Fresh off of its unanimous approval for the creation of a Transportation Benefit District needed for the sales-tax and car-tab increase that is expected to be on the ballot in April, the King County Council will have a hearing on Tuesday, February 18 at 1:30 p.m. on Metro’s fare change proposal.
The proposed low-income fare has been a pet project of the Seattle Transit Riders Union, and has received a lot of support from this blog’s staff. Editor-in-Chief Martin Duke called for a low-income ORCA long before TRU existed.
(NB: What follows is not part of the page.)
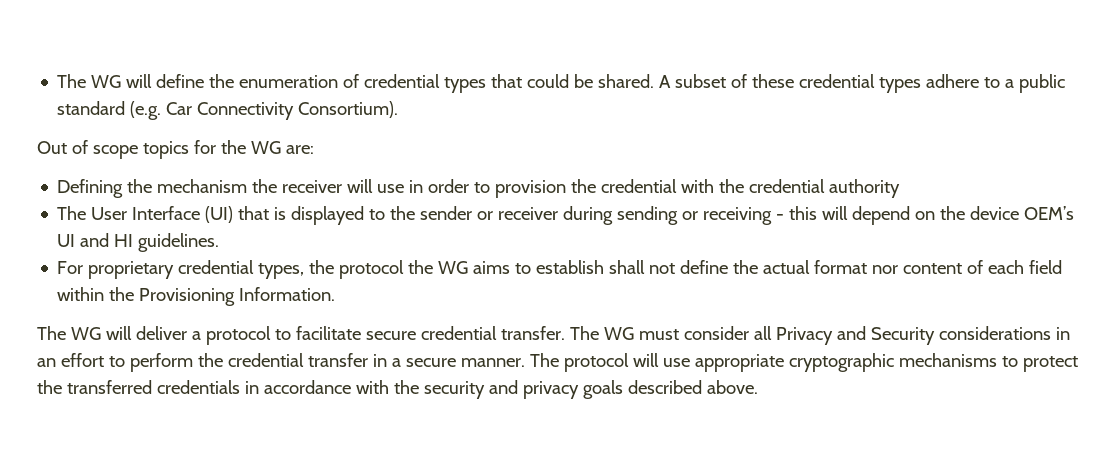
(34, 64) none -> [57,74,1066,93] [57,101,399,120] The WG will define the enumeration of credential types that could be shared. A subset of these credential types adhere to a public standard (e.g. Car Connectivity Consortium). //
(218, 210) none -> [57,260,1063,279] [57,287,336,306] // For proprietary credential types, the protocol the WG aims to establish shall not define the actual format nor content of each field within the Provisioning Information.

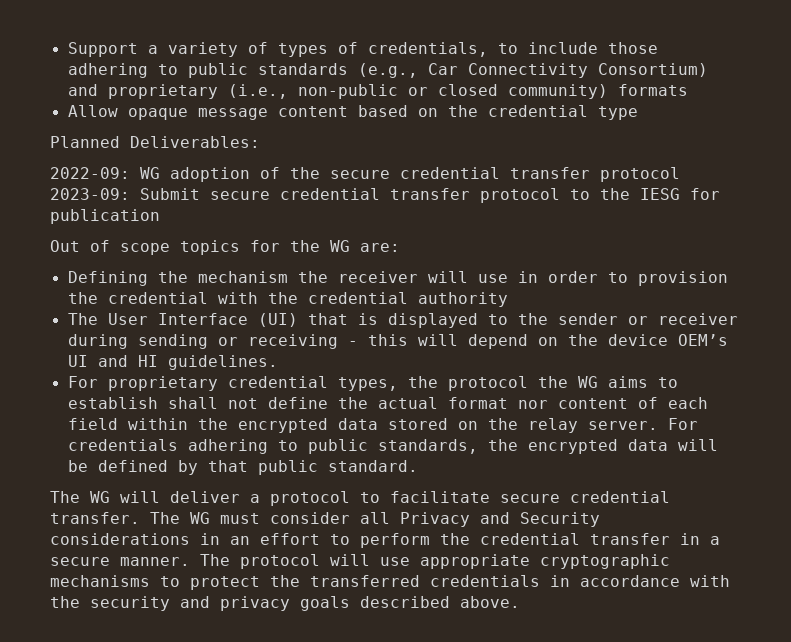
[57,74,1066,93] [57,101,399,120] The WG will define the enumeration of credential types that could be shared. A subset of these credential types adhere to a public standard (e.g. Car Connectivity Consortium). -> [67,42,658,57] [67,63,708,78] [67,84,688,99] [67,105,638,120] [50,136,260,148] [50,167,680,182] [50,188,720,203] [50,209,160,224] Support a variety of types of credentials, to include those adhering to public standards (e.g., Car Connectivity Consortium) and proprietary (i.e., non-public or closed community) formats // Allow opaque message content based on the credential type // Planned Deliverables: // 2022-09: WG adoption of the secure credential transfer protocol 2023-09: Submit secure credential transfer protocol to the IESG for publication
[139,287,336,306] Provisioning Information. -> [237,418,698,433] [67,439,718,454] [67,460,418,475] encrypted data stored on the relay server. For credentials adhering to public standards, the encrypted data will be defined by that public standard.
Answering the call to incentivize ORCA use by making cash fares more expensive than electronic fares, Metro is proposing to make the low-income fare only available electronically. That important element of the program will end up helping fund the program through travel-time efficiencies. It will also give non-low-income riders whose rides will have just gotten faster a reason to like the program, and thereby help the program survive.
But now, TRU and the Seattle Human Services Coalition are calling for the low-income fare to be reduced to $1. In principle, I’d love to see that. In practice, such an outcome would require the youth fare to also be rolled back to $1 (from its current $1.25) in order to avoid making the line for the low-income ORCA a lot longer and creating significant additional administrative burden in perpetuity.
Reducing service in order to fund the low-income fare helps nobody, which is why the implementation of the low-income fare should be contingent upon the passage of the sales-tax/car-tab increase.
Even if the low-income fare and the tax package aren’t explicity linked, the financial reality is that if the tax package fails, the county council will have to scrap the low-income fare program in order to preserve more service.
Everyone who wants to see the low-income fare program become a reality needs to get behind the tax package.
Thank you to all of the County Councilmembers for taking the lead in saving Metro bus service!